Żywot Mariana

Ani dyrekcja Agencji, ani bezpośredni przełożeni, ani dział kadr, ani koledzy, ani wreszcie nikt z listy kontaktów GG nie miał świadomości, że Marian, kreatywny z agencji Miracle Makers jest inkarnacją sumeryjskiego węża-smoka Muszhuszszu. Prawdę mówiąc, nawet on sam nie był pewien, czy jest tym Muszhuszszu. Problem polega na tym, że bywały dni, że cholernie źle się czuł w swojej skórze.

Jednego z tych dni podszedł do Dżimiego, który stał właśnie przy firmowym baniaku z wodą zalecaną przez prof. Religę.

– Stary, weź mi powiedz, kim ja do cholery, w gruncie rzeczy jestem? – Marian postanowił postawić sprawę na ostrzu noża.

– Tak, nie masz pojęcia, jak mnie też wkurza to zlecenie. Dziś nie wyjdę stąd przed pieprzoną dwudziestą pierwszą – Dżimi pochlebiał sobie, że posiada nadzwyczajne umiejętności rozumienia intencji rozmówcy. Zadowolony z siebie Dżimi rozpłynął się w oparach zalanej wrzątkiem syntetycznej pomidorowej.

Zawiedziony, Marian sunął korytarzem. Przechodząc obok pokoju Kingi, zrobił krok w głąb. Kiedy spojrzała na niego, zapytał:

– Gruba, powiedz, czy ja jestem normalny?

– W tej branży nikt nie jest, miśku – odpowiedziała Gruba, która przeprowadzała tego typu rozmowy przeciętnie trzy razy na tydzień.

„Trzecie podejście” – pomyślał Marian i ze swoim problemem zadzwonił do znajomej wiedźmy, z zawodu szefowej działu PR w pewnym średniej wielkości międzynarodowym telekomie.

– Zawsze wiedziałam, że w tobie drzemie zwierzę – rzuciła namiętnie Gabi.
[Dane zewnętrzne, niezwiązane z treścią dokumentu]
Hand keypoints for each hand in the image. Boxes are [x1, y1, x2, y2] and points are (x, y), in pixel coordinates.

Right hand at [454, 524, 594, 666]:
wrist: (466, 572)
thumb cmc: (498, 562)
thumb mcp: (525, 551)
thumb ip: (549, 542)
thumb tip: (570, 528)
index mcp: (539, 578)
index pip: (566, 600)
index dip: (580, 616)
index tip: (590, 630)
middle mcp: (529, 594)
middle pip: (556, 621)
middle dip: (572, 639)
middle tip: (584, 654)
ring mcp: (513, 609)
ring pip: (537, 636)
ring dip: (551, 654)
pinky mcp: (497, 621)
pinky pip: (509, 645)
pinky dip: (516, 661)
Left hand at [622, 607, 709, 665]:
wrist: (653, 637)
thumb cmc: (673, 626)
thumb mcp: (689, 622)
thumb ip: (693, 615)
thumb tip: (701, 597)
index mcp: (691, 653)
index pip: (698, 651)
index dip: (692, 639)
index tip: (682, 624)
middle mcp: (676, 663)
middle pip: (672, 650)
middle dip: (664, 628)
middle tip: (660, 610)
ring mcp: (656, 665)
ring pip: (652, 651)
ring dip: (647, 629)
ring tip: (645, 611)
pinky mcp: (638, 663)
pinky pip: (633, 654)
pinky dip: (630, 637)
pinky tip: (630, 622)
I dodała: – Mrrau.

Gabi była znana z tego, że lubiła grać wampa, bo to konweniowało z jej wyobrażeniem o środowisku, w jakim z dumą się obracała. Niestety, nigdy do niczego nie dochodziło. Gabi bowiem nie była zainteresowana ani w mężczyznach, ani kobietach, a wyłącznie w zarabianiu pieniędzy.

Sytuacja zaczęła robić się poważna.

Kiedy Marian niespodziewanie zniknął i nie pojawił się przez półtora roku, żal było kolegom, bo mimo wszystko firma pociechę miała z Mariana.
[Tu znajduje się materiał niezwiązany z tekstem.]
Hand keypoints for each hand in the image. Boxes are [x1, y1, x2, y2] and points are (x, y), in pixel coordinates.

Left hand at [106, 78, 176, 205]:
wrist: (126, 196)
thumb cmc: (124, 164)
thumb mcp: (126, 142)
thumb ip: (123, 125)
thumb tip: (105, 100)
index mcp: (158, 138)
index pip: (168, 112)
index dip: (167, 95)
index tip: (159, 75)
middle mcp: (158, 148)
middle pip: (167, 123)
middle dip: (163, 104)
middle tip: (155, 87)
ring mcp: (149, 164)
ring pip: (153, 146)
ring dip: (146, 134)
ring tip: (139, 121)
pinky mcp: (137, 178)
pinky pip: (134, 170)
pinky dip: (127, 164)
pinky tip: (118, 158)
Zamknięty w pułapce pomiędzy codzienną egzystencją a niemożnością odnalezienia tożsamości Marian czuł, że tak urządzone życie dobiega kresu. Zawsze lubił żyć na krawędzi. Postawił wszystko na jedną kartę, rzucił dotychczasowe życie i został spokojnym księgowym na prowincji. Tylko w ten sposób mógł nie myśleć o daremności swego bytu. Zmarł 64 lata później, jako mąż, ojciec, dziadzio i przykładny nudziarz.

A wąż-smok Muszhuszszu, śmiertelnie znudzony osobą Mariana, z ulgą dał nura w czwarty wymiar, jak tyle razy wcześniej, i powlókł się poszukać sobie nowej inkarnacji.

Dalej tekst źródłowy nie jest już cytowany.